■ Given information ■
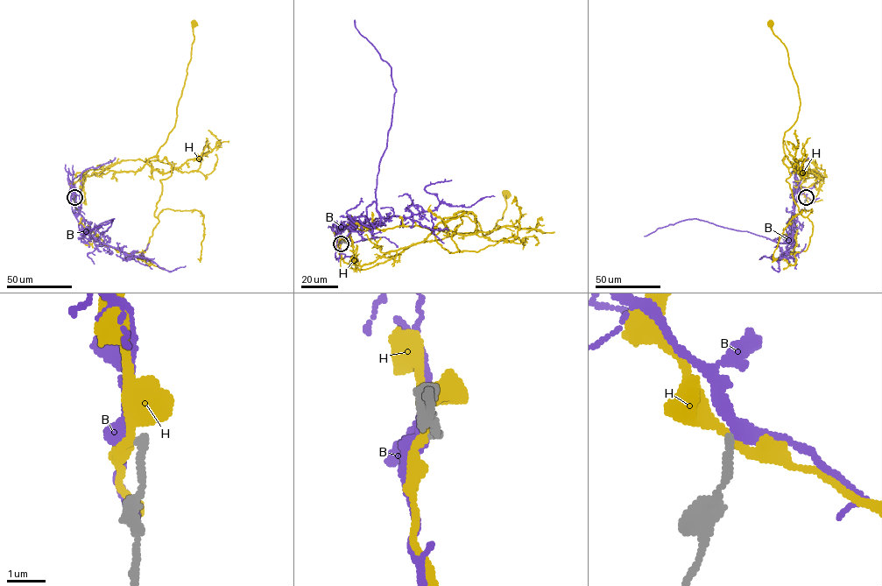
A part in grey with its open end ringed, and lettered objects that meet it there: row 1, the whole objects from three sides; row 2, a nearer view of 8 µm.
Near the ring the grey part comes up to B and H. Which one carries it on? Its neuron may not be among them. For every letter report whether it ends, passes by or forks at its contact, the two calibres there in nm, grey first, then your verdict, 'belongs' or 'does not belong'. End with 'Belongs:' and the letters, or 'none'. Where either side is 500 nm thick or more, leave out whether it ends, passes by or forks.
B: it passes by; calibres 200 and 360 nm; does not belong
H: it passes by; calibres 220 and 220 nm; does not belong
Belongs: none

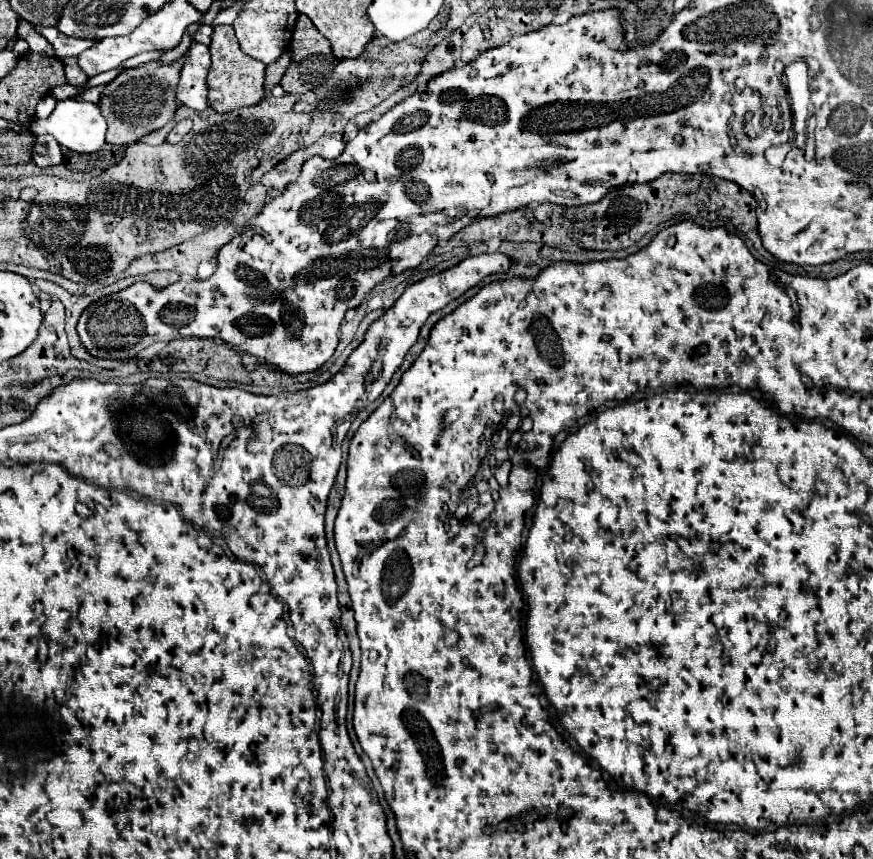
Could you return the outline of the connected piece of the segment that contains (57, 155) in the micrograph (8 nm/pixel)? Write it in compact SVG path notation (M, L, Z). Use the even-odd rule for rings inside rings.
M37 135L35 139L37 141L33 143L33 149L31 149L33 151L31 161L37 167L51 167L51 165L63 163L63 151L51 135Z

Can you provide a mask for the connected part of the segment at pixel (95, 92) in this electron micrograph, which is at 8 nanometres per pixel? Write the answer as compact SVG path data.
M103 84L103 85L99 85L97 87L91 88L89 89L89 91L86 91L83 95L77 96L75 100L98 103L106 85L107 84Z

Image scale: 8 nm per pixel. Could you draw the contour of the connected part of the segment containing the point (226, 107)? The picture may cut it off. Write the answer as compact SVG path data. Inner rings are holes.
M219 25L211 35L211 69L207 73L207 99L209 107L217 113L229 113L237 107L251 107L265 99L265 65L241 53L233 25Z

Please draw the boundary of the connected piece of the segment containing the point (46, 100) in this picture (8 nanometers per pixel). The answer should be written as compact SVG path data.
M46 96L42 98L35 111L35 116L38 119L46 119L54 110L55 106L57 105L58 101L53 99L51 96Z

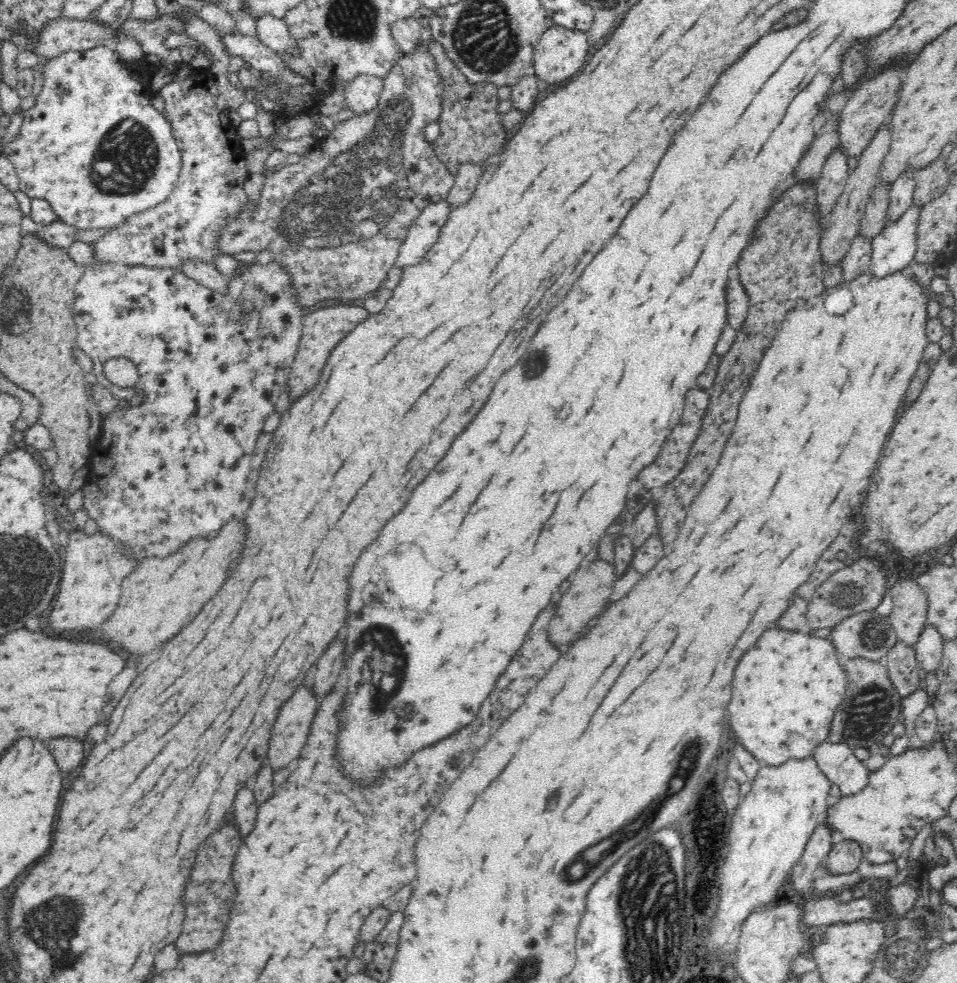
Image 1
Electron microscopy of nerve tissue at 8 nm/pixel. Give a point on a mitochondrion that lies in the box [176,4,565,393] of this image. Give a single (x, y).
(366, 182)

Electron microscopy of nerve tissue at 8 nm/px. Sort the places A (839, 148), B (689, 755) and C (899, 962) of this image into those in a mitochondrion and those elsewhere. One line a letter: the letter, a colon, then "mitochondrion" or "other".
A: other
B: mitochondrion
C: mitochondrion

■ Work instructions ■
Omitting all pictures, set the listing down exactly.

■ Task result ■
A part in grey with its open end ringed, and lettered objects that meet it there: row 1, the whole objects from three sides; row 2, a nearer view of 8 µm.
Near the ring the grey part comes up to B and H. Which one carries it on? Its neuron may not be among them. For every letter report whether it ends, passes by or forks at its contact, the two calibres there in nm, grey first, then your verdict, 'belongs' or 'does not belong'. End with 'Belongs:' and the letters, or 'none'. Where either side is 500 nm thick or more, leave out whether it ends, passes by or forks.
B: it passes by; calibres 200 and 360 nm; does not belong
H: it passes by; calibres 220 and 220 nm; does not belong
Belongs: none

Could you return the outline of the connected piece of the segment that contains (57, 155) in the micrograph (8 nm/pixel)? Write it in compact SVG path notation (M, L, Z). Use the even-odd rule for rings inside rings.
M37 135L35 139L37 141L33 143L33 149L31 149L33 151L31 161L37 167L51 167L51 165L63 163L63 151L51 135Z

Can you provide a mask for the connected part of the segment at pixel (95, 92) in this electron micrograph, which is at 8 nanometres per pixel? Write the answer as compact SVG path data.
M103 84L103 85L99 85L97 87L91 88L89 89L89 91L86 91L83 95L77 96L75 100L98 103L106 85L107 84Z

Image scale: 8 nm per pixel. Could you draw the contour of the connected part of the segment containing the point (226, 107)? The picture may cut it off. Write the answer as compact SVG path data. Inner rings are holes.
M219 25L211 35L211 69L207 73L207 99L209 107L217 113L229 113L237 107L251 107L265 99L265 65L241 53L233 25Z

Please draw the boundary of the connected piece of the segment containing the point (46, 100) in this picture (8 nanometers per pixel). The answer should be written as compact SVG path data.
M46 96L42 98L35 111L35 116L38 119L46 119L54 110L55 106L57 105L58 101L53 99L51 96Z

Image 1
Electron microscopy of nerve tissue at 8 nm/pixel. Give a point on a mitochondrion that lies in the box [176,4,565,393] of this image. Give a single (x, y).
(366, 182)

Electron microscopy of nerve tissue at 8 nm/px. Sort the places A (839, 148), B (689, 755) and C (899, 962) of this image into those in a mitochondrion and those elsewhere. One line a letter: the letter, a colon, then "mitochondrion" or "other".
A: other
B: mitochondrion
C: mitochondrion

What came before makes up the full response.